Flores et al., reported in 2012 that multiple, perhaps cross reactive, keratinocyte cadherins are recognized by Fogo Selvagem patients; the Brazilian endemic form of Pemphigus; and endemic controls. Authors suggested the relevance of the environment surrounding the patients and the endemic controls as a source of sensitizing antigen(s) that lead to the production of these autoantibodies through three possible explanations . (i) The putative environmental antigen(s) may share cross-reactive epitopes with all the keratinocyte cadherins, thus triggering independent populations of autoantibodies with specificities to each of the keratinocyte cadherin. (ii) One or all of the environmentally-elicited anti-keratinocyte cadherin autoantibodies recognize crossreactive epitopes due to structural homologies among these keratinocyte cadherins. (iii) Finally, once an initial autoantibody response is triggered against one of these cadherins (primary response), this response may be followed by autoantibody responses against other keratinocyte cadherins by the epitope spreading mechanism.

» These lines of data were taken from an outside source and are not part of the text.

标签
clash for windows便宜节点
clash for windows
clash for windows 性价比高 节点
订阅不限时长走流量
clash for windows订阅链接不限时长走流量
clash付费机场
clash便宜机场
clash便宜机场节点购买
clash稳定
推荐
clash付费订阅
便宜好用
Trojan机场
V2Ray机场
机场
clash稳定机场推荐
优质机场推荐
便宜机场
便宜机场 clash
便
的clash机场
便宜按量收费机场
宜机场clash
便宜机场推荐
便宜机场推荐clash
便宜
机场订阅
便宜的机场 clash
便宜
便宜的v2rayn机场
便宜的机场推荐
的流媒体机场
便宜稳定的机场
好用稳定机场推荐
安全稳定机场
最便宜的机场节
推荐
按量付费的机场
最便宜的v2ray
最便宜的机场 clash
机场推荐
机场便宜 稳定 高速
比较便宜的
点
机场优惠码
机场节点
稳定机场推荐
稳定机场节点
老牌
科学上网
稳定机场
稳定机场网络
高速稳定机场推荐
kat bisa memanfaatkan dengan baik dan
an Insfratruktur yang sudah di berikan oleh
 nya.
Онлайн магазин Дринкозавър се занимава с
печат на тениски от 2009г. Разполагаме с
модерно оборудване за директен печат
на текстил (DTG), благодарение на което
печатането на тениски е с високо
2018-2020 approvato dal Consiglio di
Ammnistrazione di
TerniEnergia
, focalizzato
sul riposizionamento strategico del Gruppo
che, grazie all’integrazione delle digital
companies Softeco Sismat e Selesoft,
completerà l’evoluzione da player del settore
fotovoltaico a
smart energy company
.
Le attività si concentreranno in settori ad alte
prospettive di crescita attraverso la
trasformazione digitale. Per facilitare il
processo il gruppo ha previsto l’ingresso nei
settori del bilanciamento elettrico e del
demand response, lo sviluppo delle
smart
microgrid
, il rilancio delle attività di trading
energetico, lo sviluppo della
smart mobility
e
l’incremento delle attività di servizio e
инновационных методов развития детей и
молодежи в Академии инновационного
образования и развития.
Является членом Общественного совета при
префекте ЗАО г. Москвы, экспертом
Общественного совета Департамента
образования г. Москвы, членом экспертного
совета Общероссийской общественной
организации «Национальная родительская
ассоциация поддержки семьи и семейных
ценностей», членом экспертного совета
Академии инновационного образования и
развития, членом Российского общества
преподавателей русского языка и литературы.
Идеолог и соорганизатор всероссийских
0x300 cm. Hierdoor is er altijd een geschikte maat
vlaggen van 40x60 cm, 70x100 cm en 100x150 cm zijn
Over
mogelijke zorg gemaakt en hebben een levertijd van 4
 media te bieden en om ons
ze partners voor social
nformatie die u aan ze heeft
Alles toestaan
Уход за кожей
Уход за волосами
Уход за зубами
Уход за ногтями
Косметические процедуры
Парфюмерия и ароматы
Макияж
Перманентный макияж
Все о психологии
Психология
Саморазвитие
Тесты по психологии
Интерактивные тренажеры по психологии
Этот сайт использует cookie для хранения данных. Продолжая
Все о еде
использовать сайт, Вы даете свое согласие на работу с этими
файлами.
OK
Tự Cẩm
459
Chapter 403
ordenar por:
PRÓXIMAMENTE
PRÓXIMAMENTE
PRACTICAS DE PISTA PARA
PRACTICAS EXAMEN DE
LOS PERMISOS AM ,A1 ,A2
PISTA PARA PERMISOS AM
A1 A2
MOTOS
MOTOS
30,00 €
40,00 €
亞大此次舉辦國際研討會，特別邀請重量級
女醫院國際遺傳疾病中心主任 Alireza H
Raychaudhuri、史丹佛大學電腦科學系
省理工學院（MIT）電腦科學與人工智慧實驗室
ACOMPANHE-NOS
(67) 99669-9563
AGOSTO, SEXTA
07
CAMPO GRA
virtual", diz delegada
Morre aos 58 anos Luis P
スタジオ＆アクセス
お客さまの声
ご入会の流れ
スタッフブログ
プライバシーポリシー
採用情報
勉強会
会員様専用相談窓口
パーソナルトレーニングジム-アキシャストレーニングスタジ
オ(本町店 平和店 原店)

This study demonstrates that the associations result from the effect of genetically controlled levels of candidate’s genes such as HLA II and production of autoantibodies are necessary for developing an autoimmune disease. The HLA DRB1* and DQB1* alleles influence susceptibility to pemphigus or pemphigoid and may contribute to severity and type of disease but cooperation of environmental, hormonal, and immunological factors and background are crucial to induce and activate any of these diseases.